(Saved entries)
++++++

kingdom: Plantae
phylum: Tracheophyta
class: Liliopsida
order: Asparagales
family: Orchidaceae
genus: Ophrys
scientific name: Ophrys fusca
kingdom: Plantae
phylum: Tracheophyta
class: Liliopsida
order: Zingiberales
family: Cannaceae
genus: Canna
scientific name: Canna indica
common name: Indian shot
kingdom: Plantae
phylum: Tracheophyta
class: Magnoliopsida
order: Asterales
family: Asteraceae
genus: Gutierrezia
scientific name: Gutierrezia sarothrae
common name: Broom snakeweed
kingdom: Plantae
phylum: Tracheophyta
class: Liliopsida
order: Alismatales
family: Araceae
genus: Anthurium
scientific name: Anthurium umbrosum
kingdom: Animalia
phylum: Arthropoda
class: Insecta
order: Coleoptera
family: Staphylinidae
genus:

++++++

## Task statement
Rewrite all of the material above, putting "binomial name" in place of "scientific name" and leaving everything else unchanged.

## Worked answer
kingdom: Plantae
phylum: Tracheophyta
class: Liliopsida
order: Asparagales
family: Orchidaceae
genus: Ophrys
binomial name: Ophrys fusca
kingdom: Plantae
phylum: Tracheophyta
class: Liliopsida
order: Zingiberales
family: Cannaceae
genus: Canna
binomial name: Canna indica
common name: Indian shot
kingdom: Plantae
phylum: Tracheophyta
class: Magnoliopsida
order: Asterales
family: Asteraceae
genus: Gutierrezia
binomial name: Gutierrezia sarothrae
common name: Broom snakeweed
kingdom: Plantae
phylum: Tracheophyta
class: Liliopsida
order: Alismatales
family: Araceae
genus: Anthurium
binomial name: Anthurium umbrosum
kingdom: Animalia
phylum: Arthropoda
class: Insecta
order: Coleoptera
family: Staphylinidae
genus:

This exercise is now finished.